Jan Paul van Pul, of ABN Amro was conscious of the need to learn lessons from the SEPA project as the eurozone area in Europe goes real-time, especially as he chairs the SEPA migration action roundtable (SMART) initiative. This is designed to “smooth the customer journey for corporates”.
Van Pul candidly admitted that corporates hadn’t been satisfied so far with SEPA, citing “too many ‘flavours’ of XML” as a problem; “tax differences country-by-country”; and the SEPA 2.0 2016 deadlines when niche national direct debit and other such structures should be swept away, as key problems.
“It’s important to define now what we mean by instant payments and to ensure that we introduce an interoperable system in Europe quickly this time, which is seamless,” said van Pul.
Daniel Szmuckler of the Euro Banking Association presented on the Digital Customer Service Interface (DCSI) team he leads, which is “the electronic alternative payments working group” in mainland Europe. It is tasked with catering for the new wave of PSPs that is expected to enter the market under the PSD II regulation and ensuring that API Banking is possible and new FinTech disruptors can access the market. Ensuring an on-going role for banks in this challenging environment will, of course, also be a key consideration.

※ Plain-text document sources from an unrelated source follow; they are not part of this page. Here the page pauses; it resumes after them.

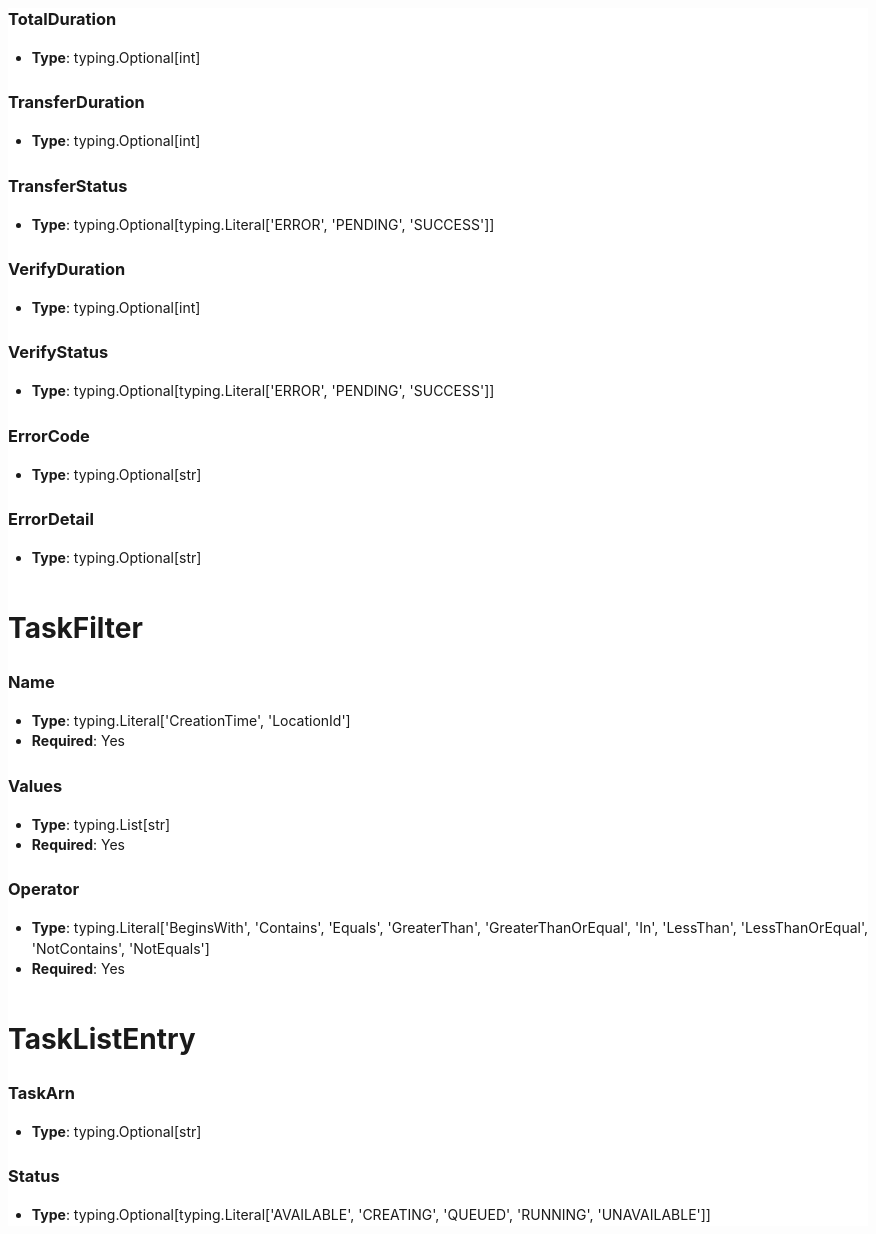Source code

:### TotalDuration
- **Type**: typing.Optional[int]

### TransferDuration
- **Type**: typing.Optional[int]

### TransferStatus
- **Type**: typing.Optional[typing.Literal['ERROR', 'PENDING', 'SUCCESS']]

### VerifyDuration
- **Type**: typing.Optional[int]

### VerifyStatus
- **Type**: typing.Optional[typing.Literal['ERROR', 'PENDING', 'SUCCESS']]

### ErrorCode
- **Type**: typing.Optional[str]

### ErrorDetail
- **Type**: typing.Optional[str]


# TaskFilter

### Name
- **Type**: typing.Literal['CreationTime', 'LocationId']
- **Required**: Yes

### Values
- **Type**: typing.List[str]
- **Required**: Yes

### Operator
- **Type**: typing.Literal['BeginsWith', 'Contains', 'Equals', 'GreaterThan', 'GreaterThanOrEqual', 'In', 'LessThan', 'LessThanOrEqual', 'NotContains', 'NotEquals']
- **Required**: Yes


# TaskListEntry

### TaskArn
- **Type**: typing.Optional[str]

### Status
- **Type**: typing.Optional[typing.Literal['AVAILABLE', 'CREATING', 'QUEUED', 'RUNNING', 'UNAVAILABLE']]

Szmuckler sounded a warning though that it is down to banks to respond to the FinTech and PSP new entrant challenges. “I believe you have to stretch the bank’s brand from the infrastructure layer, which is being commoditized, into the services layer,” he said. The DCSI initiative is designed to support this move into value-adding services. The interface project will also “serve corporate and FinTech customers better,” added Szmuckler and act “like a universal plug adaptor” enabling access.